Malgré un coût presque deux fois moins cher et des niveaux de pollution bien moindre que les autres carburants, le GPL et le GNV ne séduisent pas les Français. Pourquoi ce dédain? Est-ce lié aux mentalités, à un manque de structures (pompes), au désintéressement des pouvoirs publics ou à un mélange des trois?

Tous les types de véhicules peuvent séduire n’importe quel acheteur à partir du moment où l’offre et les incitations sont là. Pour le GPL, il y a eu une mauvaise réputation notamment à cause d’une explosion, il y a également un manque d’infrastructures, peu d’incitations à l’achat de voitures GPL par les pouvoirs publics et peu de modèles proposés par les constructeurs.

Après l'épisode de Fukushima, de nombreux pays dont la France veulent se désengager du nucléaire sans toutefois s'affirmer dans un retour aux énergies fossiles. Face à une demande croissante en énergie au niveau mondial et à une situation géopolitique complexe, comment parvenir à un équilibre mixant enjeux écologiques et indépendance énergétique?

C’est un nouveau défi que certains Etats ou villes ont décidé de relever.

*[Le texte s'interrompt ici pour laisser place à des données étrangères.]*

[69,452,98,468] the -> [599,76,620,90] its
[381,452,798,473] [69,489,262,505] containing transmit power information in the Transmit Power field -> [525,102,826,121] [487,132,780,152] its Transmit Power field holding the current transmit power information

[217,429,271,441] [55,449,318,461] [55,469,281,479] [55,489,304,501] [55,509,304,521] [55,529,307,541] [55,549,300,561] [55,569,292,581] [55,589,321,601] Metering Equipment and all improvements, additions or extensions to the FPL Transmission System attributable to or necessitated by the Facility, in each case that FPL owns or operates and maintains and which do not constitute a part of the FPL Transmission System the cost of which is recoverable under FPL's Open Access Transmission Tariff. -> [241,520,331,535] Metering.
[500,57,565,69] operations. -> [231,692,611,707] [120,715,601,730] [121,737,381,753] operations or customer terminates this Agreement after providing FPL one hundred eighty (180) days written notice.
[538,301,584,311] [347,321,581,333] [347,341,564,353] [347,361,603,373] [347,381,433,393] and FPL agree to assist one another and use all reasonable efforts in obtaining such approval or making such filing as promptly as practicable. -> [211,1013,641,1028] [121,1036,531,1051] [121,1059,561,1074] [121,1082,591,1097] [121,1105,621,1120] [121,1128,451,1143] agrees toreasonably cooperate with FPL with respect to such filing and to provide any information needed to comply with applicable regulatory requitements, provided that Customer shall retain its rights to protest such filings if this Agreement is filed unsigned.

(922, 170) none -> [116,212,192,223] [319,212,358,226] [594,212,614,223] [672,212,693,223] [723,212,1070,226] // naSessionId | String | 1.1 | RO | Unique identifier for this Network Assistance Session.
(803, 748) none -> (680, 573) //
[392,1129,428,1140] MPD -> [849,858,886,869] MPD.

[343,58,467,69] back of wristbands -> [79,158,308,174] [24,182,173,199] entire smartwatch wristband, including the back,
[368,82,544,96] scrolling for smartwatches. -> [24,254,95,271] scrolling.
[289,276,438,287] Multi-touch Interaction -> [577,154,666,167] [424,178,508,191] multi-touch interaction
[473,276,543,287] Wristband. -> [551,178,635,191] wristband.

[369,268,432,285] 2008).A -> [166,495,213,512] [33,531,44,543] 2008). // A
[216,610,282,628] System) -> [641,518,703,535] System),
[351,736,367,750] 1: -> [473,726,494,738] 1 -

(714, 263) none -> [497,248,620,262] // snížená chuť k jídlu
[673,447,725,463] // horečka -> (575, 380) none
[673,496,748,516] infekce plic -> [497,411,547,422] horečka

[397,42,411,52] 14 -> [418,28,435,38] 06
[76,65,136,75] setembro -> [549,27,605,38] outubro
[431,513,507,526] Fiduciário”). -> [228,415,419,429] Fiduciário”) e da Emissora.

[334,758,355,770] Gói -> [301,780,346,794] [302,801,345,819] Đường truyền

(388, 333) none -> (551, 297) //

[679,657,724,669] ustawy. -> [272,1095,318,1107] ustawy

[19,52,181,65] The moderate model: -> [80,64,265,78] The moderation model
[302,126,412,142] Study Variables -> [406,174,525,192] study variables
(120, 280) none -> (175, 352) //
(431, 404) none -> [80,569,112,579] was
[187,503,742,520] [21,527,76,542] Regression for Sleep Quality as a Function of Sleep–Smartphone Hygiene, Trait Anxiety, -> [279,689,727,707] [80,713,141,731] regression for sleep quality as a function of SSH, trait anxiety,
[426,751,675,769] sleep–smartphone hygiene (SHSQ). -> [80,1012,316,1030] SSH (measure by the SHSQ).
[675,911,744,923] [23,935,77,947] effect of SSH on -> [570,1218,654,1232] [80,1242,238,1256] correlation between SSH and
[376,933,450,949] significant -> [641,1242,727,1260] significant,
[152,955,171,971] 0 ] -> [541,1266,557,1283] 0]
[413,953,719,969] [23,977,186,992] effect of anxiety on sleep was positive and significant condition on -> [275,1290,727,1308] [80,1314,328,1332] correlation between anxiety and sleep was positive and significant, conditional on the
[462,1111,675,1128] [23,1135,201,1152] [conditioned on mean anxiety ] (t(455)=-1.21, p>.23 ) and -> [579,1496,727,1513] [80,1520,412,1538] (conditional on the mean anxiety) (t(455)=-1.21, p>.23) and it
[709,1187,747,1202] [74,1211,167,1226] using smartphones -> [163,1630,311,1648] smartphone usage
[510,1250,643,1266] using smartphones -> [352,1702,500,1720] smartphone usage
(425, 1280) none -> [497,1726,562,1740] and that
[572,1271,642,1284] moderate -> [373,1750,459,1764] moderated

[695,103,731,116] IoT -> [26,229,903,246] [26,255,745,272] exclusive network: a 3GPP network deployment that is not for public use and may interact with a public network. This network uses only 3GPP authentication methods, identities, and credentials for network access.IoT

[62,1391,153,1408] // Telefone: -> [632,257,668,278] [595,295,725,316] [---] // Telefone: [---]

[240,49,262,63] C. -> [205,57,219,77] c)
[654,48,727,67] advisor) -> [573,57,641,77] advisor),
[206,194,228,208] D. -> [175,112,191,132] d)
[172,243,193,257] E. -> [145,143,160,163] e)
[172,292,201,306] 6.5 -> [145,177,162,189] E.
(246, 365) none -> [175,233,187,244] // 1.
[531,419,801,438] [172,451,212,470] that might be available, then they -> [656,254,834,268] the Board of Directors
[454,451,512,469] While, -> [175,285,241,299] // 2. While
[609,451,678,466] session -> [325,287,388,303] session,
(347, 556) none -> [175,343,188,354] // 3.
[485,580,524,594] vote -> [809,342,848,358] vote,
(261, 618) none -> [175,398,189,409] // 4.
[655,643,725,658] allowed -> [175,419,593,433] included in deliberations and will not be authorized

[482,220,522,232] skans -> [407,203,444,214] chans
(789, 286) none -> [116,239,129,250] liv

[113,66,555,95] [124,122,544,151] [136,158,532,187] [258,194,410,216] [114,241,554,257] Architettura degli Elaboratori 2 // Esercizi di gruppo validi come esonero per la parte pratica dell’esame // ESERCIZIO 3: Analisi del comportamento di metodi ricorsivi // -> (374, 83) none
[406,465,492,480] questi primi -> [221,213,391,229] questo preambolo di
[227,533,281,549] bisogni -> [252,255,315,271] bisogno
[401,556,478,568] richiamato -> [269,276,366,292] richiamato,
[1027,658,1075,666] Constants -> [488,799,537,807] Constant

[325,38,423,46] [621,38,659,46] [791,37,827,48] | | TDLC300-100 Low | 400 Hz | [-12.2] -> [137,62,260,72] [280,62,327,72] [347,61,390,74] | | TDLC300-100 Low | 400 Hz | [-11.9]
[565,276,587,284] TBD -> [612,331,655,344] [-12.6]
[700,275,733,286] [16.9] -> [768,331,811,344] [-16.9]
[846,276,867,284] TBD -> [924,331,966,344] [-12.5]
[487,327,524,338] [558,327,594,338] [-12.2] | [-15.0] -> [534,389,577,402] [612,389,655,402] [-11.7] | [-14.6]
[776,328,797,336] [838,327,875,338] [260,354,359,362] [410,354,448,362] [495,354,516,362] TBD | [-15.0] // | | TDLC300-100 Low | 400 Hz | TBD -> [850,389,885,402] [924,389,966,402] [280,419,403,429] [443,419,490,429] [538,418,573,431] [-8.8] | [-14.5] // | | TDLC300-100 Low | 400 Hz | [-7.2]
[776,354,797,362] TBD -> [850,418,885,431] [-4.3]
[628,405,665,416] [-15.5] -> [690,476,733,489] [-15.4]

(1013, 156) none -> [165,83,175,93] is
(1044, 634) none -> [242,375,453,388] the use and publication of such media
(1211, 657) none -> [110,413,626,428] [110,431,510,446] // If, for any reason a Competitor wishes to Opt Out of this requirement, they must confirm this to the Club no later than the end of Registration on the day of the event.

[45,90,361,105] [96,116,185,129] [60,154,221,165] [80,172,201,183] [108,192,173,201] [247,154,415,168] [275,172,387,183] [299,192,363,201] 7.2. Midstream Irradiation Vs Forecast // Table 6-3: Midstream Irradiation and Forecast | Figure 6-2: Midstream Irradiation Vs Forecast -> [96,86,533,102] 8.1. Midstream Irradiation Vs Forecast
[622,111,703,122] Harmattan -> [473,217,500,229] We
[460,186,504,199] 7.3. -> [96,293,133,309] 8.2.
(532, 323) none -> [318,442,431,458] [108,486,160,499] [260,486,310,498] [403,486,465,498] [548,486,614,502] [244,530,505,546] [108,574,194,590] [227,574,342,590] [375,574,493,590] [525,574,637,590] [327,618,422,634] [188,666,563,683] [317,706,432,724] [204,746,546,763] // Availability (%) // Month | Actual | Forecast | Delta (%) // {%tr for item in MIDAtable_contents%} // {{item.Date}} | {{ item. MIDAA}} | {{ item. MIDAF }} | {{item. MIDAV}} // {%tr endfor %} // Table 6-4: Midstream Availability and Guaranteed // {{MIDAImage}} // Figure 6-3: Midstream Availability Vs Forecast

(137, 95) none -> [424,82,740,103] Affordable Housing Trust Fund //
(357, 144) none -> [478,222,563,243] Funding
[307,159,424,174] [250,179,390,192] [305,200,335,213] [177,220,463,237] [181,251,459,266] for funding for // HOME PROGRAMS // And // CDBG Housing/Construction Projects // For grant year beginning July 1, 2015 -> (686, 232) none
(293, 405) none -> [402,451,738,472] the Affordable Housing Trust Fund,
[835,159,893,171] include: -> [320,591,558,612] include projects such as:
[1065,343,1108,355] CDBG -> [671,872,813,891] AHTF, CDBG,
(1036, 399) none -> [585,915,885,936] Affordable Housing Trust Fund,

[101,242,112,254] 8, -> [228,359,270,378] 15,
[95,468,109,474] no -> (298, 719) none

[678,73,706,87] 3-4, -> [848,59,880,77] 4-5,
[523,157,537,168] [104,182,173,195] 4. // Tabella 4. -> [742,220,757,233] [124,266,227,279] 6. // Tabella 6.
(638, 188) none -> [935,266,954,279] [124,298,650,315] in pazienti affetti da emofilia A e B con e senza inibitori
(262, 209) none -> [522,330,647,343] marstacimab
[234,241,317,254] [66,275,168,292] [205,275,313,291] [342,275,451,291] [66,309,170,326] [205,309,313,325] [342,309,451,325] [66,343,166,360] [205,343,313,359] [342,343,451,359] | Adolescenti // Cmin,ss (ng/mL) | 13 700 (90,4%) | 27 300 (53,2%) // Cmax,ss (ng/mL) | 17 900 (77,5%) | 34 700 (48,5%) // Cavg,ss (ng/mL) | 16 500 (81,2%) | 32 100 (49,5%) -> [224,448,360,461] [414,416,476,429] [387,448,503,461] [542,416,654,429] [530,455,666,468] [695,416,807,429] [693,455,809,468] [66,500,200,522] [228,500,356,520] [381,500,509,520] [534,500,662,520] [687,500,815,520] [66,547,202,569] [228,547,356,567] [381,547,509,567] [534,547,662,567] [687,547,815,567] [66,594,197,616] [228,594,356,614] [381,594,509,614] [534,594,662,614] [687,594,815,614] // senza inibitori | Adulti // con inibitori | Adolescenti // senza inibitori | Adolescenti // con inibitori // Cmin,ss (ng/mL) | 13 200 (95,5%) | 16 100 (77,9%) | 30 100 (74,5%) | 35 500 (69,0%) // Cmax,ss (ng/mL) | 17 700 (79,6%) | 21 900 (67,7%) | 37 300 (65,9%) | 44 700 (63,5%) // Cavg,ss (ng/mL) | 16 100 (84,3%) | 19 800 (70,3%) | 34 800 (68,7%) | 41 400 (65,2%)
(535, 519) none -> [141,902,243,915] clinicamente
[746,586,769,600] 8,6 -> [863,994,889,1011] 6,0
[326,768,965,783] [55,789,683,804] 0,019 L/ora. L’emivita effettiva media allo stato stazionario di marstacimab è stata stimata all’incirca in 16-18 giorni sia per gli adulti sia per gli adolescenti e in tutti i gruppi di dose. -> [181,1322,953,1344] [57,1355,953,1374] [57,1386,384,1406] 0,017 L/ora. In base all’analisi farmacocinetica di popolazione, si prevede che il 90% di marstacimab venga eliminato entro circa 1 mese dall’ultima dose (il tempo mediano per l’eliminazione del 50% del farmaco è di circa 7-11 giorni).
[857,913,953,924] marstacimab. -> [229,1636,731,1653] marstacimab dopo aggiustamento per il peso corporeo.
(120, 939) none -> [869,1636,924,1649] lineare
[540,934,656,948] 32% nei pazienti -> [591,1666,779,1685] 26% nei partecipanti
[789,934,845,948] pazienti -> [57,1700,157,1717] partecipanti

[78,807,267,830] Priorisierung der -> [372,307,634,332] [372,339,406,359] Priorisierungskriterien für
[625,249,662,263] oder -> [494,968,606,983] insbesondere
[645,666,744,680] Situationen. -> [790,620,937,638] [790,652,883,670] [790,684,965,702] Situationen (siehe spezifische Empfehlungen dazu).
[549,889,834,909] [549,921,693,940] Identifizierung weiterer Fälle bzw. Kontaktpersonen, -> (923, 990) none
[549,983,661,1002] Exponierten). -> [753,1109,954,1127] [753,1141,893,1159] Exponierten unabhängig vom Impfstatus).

Par exemple, la Californie a adopté une loi visant 50% d’énergies renouvelables dans la production d’électricité d’ici à 2030. Stockholm vise à être 100% énergies renouvelables d’ici à 2050. Ces initiatives risquent d’entraîner des effets d’imitation à travers le monde, où seront nos compagnies françaises si elles loupent ce virage ? L’Europe, et même la France, plutôt considéré comme bonne élève sur les questions climatiques, auraient dû être pionnière dans les énergies renouvelables et dans les innovations de ce secteur. Ça lui aurait permis d’être en position de force, de leader sur un marché qui est en pleine expansion.